Activity ▸ Please write out the text of the listing below, line for line and without changes, leaving out the pictures.

Given data ▸
====

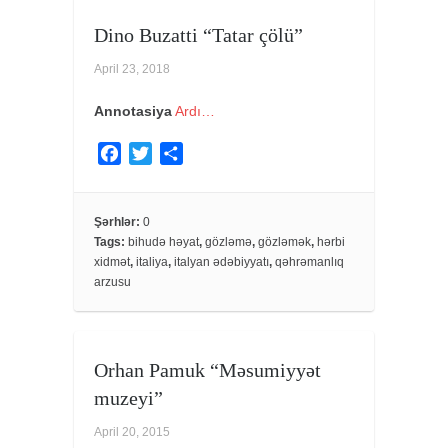
Dino Buzatti “Tatar çölü”
April 23, 2018
Annotasiya
Ardı…
F
T
S
a
w
h
c
i
a
e
t
r
Şərhlər:
0
Tags:
bihudə həyat
,
gözləmə
,
gözləmək
,
hərbi
b
t
e
xidmət
,
italiya
,
italyan ədəbiyyatı
,
qəhrəmanlıq
o
e
arzusu
o
r
k
Orhan Pamuk “Məsumiyyət
muzeyi”
April 20, 2015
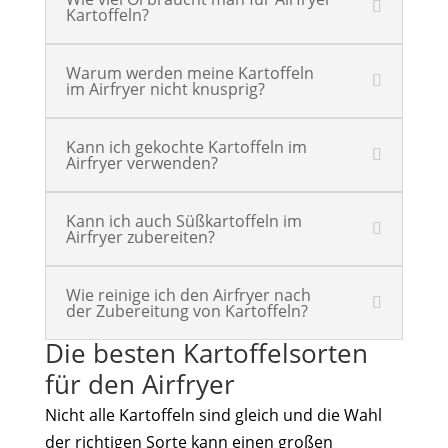
Kartoffeln?
Warum werden meine Kartoffeln
im Airfryer nicht knusprig?
Kann ich gekochte Kartoffeln im
Airfryer verwenden?
Kann ich auch Süßkartoffeln im
Airfryer zubereiten?
Wie reinige ich den Airfryer nach
der Zubereitung von Kartoffeln?
Die besten Kartoffelsorten
für den Airfryer
Nicht alle Kartoffeln sind gleich und die Wahl
der richtigen Sorte kann einen großen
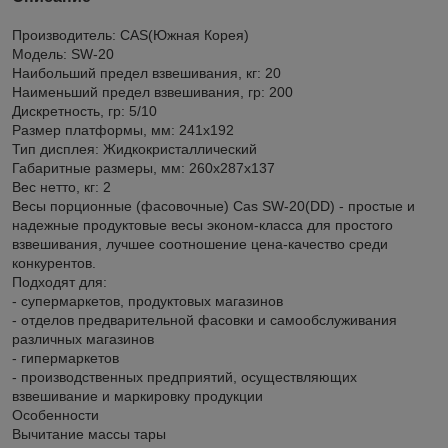
Производитель: CAS(Южная Корея)
Модель: SW-20
Наибольший предел взвешивания, кг: 20
Наименьший предел взвешивания, гр: 200
Дискретность, гр: 5/10
Размер платформы, мм: 241x192
Тип дисплея: Жидкокристаллический
Габаритные размеры, мм: 260x287x137
Вес нетто, кг: 2
Весы порционные (фасовочные) Cas SW-20(DD) - простые и
надежные продуктовые весы эконом-класса для простого
взвешивания, лучшее соотношение цена-качество среди
конкурентов.
Подходят для:
- супермаркетов, продуктовых магазинов
- отделов предварительной фасовки и самообслуживания
различных магазинов
- гипермаркетов
- производственных предприятий, осуществляющих
взвешивание и маркировку продукции
Особенности
Вычитание массы тары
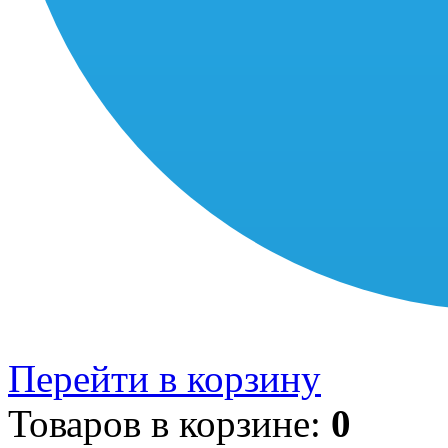
Перейти в корзину
Товаров в корзине:
0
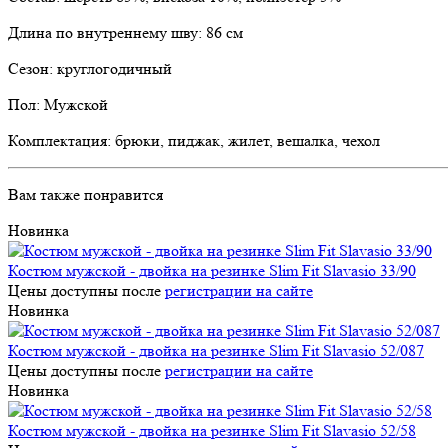
Длина по внутреннему шву: 86 см
Сезон: круглогодичный
Пол: Мужской
Комплектация: брюки, пиджак, жилет, вешалка, чехол
Вам также понравится
Новинка
Костюм мужской - двойка на резинке Slim Fit Slavasio 33/90
Цены доступны после
регистрации на сайте
Новинка
Костюм мужской - двойка на резинке Slim Fit Slavasio 52/087
Цены доступны после
регистрации на сайте
Новинка
Костюм мужской - двойка на резинке Slim Fit Slavasio 52/58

====

Result ▸
Dino Buzatti “Tatar çölü”
April 23, 2018
Annotasiya
Ardı…
F
T
S
a
w
h
c
i
a
e
t
r
Şərhlər:
0
Tags:
bihudə həyat
,
gözləmə
,
gözləmək
,
hərbi
b
t
e
xidmət
,
italiya
,
italyan ədəbiyyatı
,
qəhrəmanlıq
o
e
arzusu
o
r
k
Orhan Pamuk “Məsumiyyət
muzeyi”
April 20, 2015
Kartoffeln?
Warum werden meine Kartoffeln
im Airfryer nicht knusprig?
Kann ich gekochte Kartoffeln im
Airfryer verwenden?
Kann ich auch Süßkartoffeln im
Airfryer zubereiten?
Wie reinige ich den Airfryer nach
der Zubereitung von Kartoffeln?
Die besten Kartoffelsorten
für den Airfryer
Nicht alle Kartoffeln sind gleich und die Wahl
der richtigen Sorte kann einen großen
Производитель: CAS(Южная Корея)
Модель: SW-20
Наибольший предел взвешивания, кг: 20
Наименьший предел взвешивания, гр: 200
Дискретность, гр: 5/10
Размер платформы, мм: 241x192
Тип дисплея: Жидкокристаллический
Габаритные размеры, мм: 260x287x137
Вес нетто, кг: 2
Весы порционные (фасовочные) Cas SW-20(DD) - простые и
надежные продуктовые весы эконом-класса для простого
взвешивания, лучшее соотношение цена-качество среди
конкурентов.
Подходят для:
- супермаркетов, продуктовых магазинов
- отделов предварительной фасовки и самообслуживания
различных магазинов
- гипермаркетов
- производственных предприятий, осуществляющих
взвешивание и маркировку продукции
Особенности
Вычитание массы тары
Перейти в корзину
Товаров в корзине:
0
Длина по внутреннему шву: 86 см
Сезон: круглогодичный
Пол: Мужской
Комплектация: брюки, пиджак, жилет, вешалка, чехол
Вам также понравится
Новинка
Костюм мужской - двойка на резинке Slim Fit Slavasio 33/90
Цены доступны после
регистрации на сайте
Новинка
Костюм мужской - двойка на резинке Slim Fit Slavasio 52/087
Цены доступны после
регистрации на сайте
Новинка
Костюм мужской - двойка на резинке Slim Fit Slavasio 52/58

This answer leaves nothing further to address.